▶ PROBLEM:
Every line from the one containing "- Code syntax" to the one containing "- Current / remaining slides." in the records below, both included, must be set down exactly, and no other line.

▶ PROVIDED ENTRIES:

::::

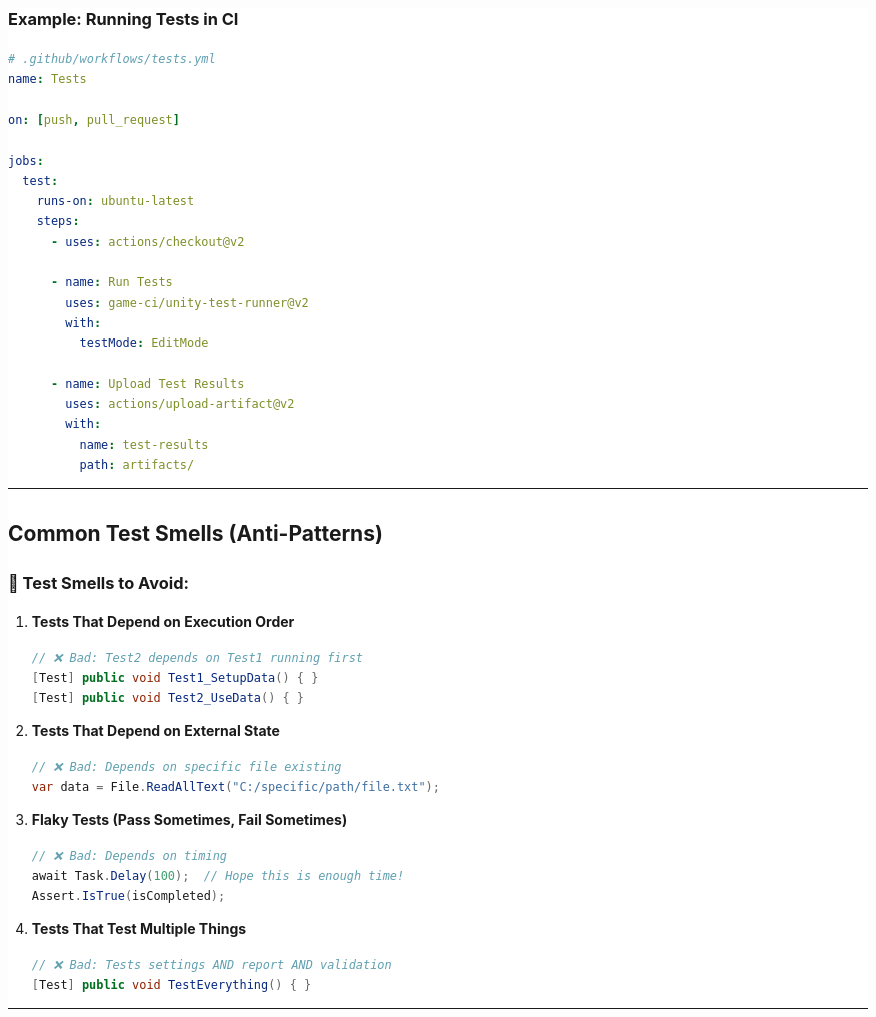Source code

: ### Example: Running Tests in CI

```yaml
# .github/workflows/tests.yml
name: Tests

on: [push, pull_request]

jobs:
  test:
    runs-on: ubuntu-latest
    steps:
      - uses: actions/checkout@v2

      - name: Run Tests
        uses: game-ci/unity-test-runner@v2
        with:
          testMode: EditMode

      - name: Upload Test Results
        uses: actions/upload-artifact@v2
        with:
          name: test-results
          path: artifacts/
```

---

## Common Test Smells (Anti-Patterns)

### 🚨 Test Smells to Avoid:

1. **Tests That Depend on Execution Order**
   ```csharp
   // ❌ Bad: Test2 depends on Test1 running first
   [Test] public void Test1_SetupData() { }
   [Test] public void Test2_UseData() { }
   ```

2. **Tests That Depend on External State**
   ```csharp
   // ❌ Bad: Depends on specific file existing
   var data = File.ReadAllText("C:/specific/path/file.txt");
   ```

3. **Flaky Tests (Pass Sometimes, Fail Sometimes)**
   ```csharp
   // ❌ Bad: Depends on timing
   await Task.Delay(100);  // Hope this is enough time!
   Assert.IsTrue(isCompleted);
   ```

4. **Tests That Test Multiple Things**
   ```csharp
   // ❌ Bad: Tests settings AND report AND validation
   [Test] public void TestEverything() { }
   ```

---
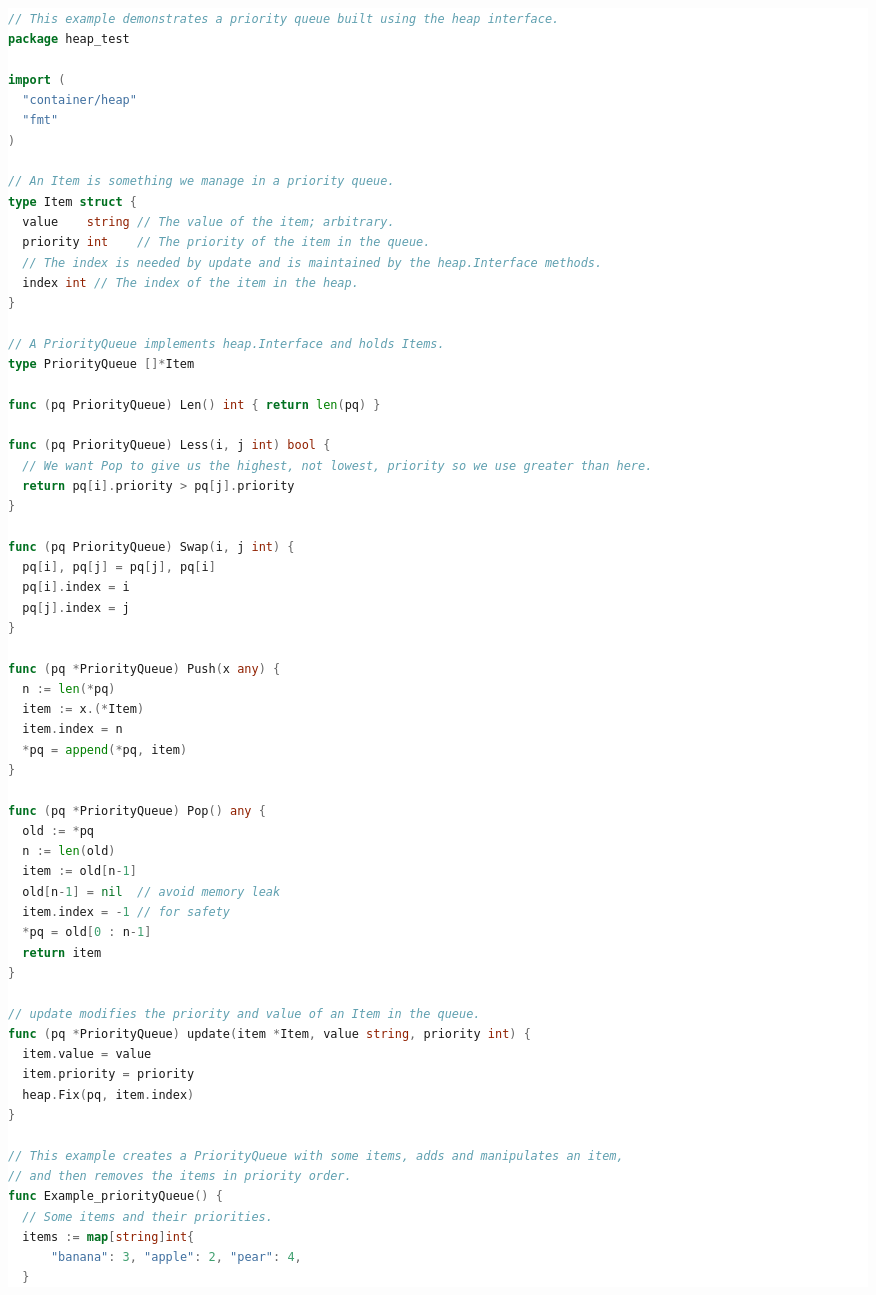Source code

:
   ```go
  // This example demonstrates a priority queue built using the heap interface.
  package heap_test
  
  import (
  	"container/heap"
  	"fmt"
  )
  
  // An Item is something we manage in a priority queue.
  type Item struct {
  	value    string // The value of the item; arbitrary.
  	priority int    // The priority of the item in the queue.
  	// The index is needed by update and is maintained by the heap.Interface methods.
  	index int // The index of the item in the heap.
  }
  
  // A PriorityQueue implements heap.Interface and holds Items.
  type PriorityQueue []*Item
  
  func (pq PriorityQueue) Len() int { return len(pq) }
  
  func (pq PriorityQueue) Less(i, j int) bool {
  	// We want Pop to give us the highest, not lowest, priority so we use greater than here.
  	return pq[i].priority > pq[j].priority
  }
  
  func (pq PriorityQueue) Swap(i, j int) {
  	pq[i], pq[j] = pq[j], pq[i]
  	pq[i].index = i
  	pq[j].index = j
  }
  
  func (pq *PriorityQueue) Push(x any) {
  	n := len(*pq)
  	item := x.(*Item)
  	item.index = n
  	*pq = append(*pq, item)
  }
  
  func (pq *PriorityQueue) Pop() any {
  	old := *pq
  	n := len(old)
  	item := old[n-1]
  	old[n-1] = nil  // avoid memory leak
  	item.index = -1 // for safety
  	*pq = old[0 : n-1]
  	return item
  }
  
  // update modifies the priority and value of an Item in the queue.
  func (pq *PriorityQueue) update(item *Item, value string, priority int) {
  	item.value = value
  	item.priority = priority
  	heap.Fix(pq, item.index)
  }
  
  // This example creates a PriorityQueue with some items, adds and manipulates an item,
  // and then removes the items in priority order.
  func Example_priorityQueue() {
  	// Some items and their priorities.
  	items := map[string]int{
  		"banana": 3, "apple": 2, "pear": 4,
  	}
  ```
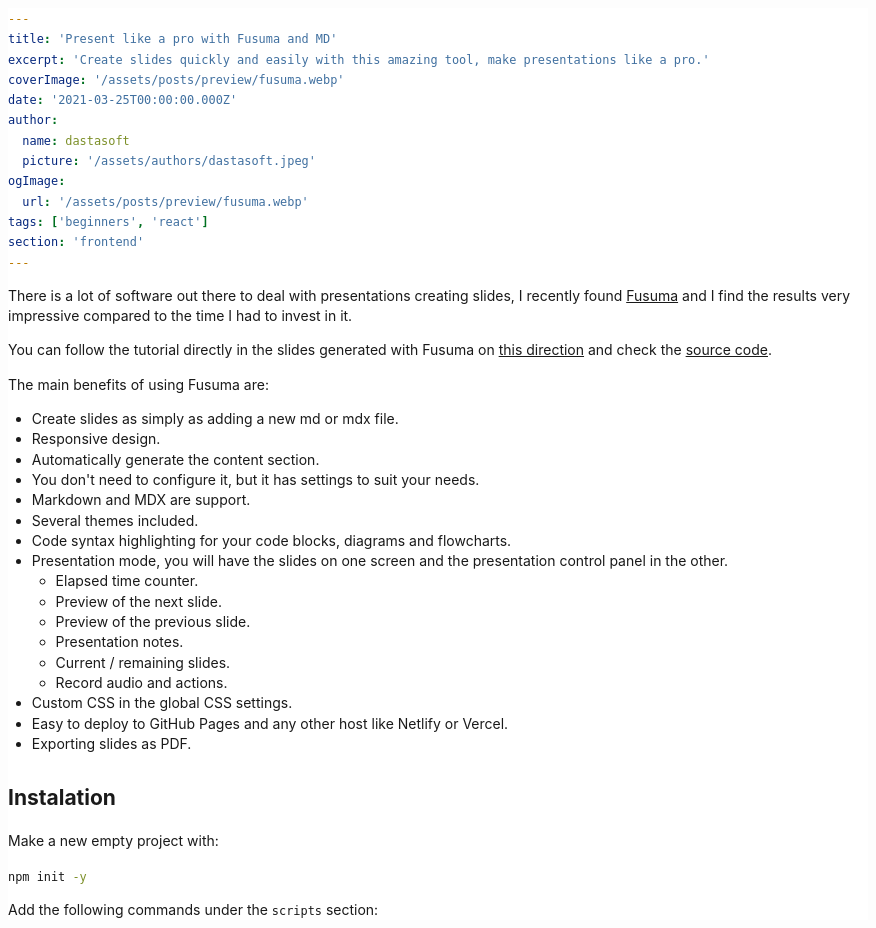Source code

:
 ```yaml
---
title: 'Present like a pro with Fusuma and MD'
excerpt: 'Create slides quickly and easily with this amazing tool, make presentations like a pro.'
coverImage: '/assets/posts/preview/fusuma.webp'
date: '2021-03-25T00:00:00.000Z'
author:
  name: dastasoft
  picture: '/assets/authors/dastasoft.jpeg'
ogImage:
  url: '/assets/posts/preview/fusuma.webp'
tags: ['beginners', 'react']
section: 'frontend'
---
```


There is a lot of software out there to deal with presentations creating slides, I recently found [Fusuma](https://github.com/hiroppy/fusuma) and I find the results very impressive compared to the time I had to invest in it.

You can follow the tutorial directly in the slides generated with Fusuma on [this direction](https://fusuma-101-slides.netlify.app/) and check the [source code](https://github.com/dastasoft/fusuma-101-slides).

The main benefits of using Fusuma are:

- Create slides as simply as adding a new md or mdx file.
- Responsive design.
- Automatically generate the content section.
- You don't need to configure it, but it has settings to suit your needs.
- Markdown and MDX are support.
- Several themes included.
- Code syntax highlighting for your code blocks, diagrams and flowcharts.
- Presentation mode, you will have the slides on one screen and the presentation control panel in the other.
  - Elapsed time counter.
  - Preview of the next slide.
  - Preview of the previous slide.
  - Presentation notes.
  - Current / remaining slides.
  - Record audio and actions.
- Custom CSS in the global CSS settings.
- Easy to deploy to GitHub Pages and any other host like Netlify or Vercel.
- Exporting slides as PDF.

## Instalation

Make a new empty project with:

```sh
npm init -y
```

Add the following commands under the `scripts` section:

::::

▶ RESULT OF THE TASK:
- Code syntax highlighting for your code blocks, diagrams and flowcharts.
- Presentation mode, you will have the slides on one screen and the presentation control panel in the other.
  - Elapsed time counter.
  - Preview of the next slide.
  - Preview of the previous slide.
  - Presentation notes.
  - Current / remaining slides.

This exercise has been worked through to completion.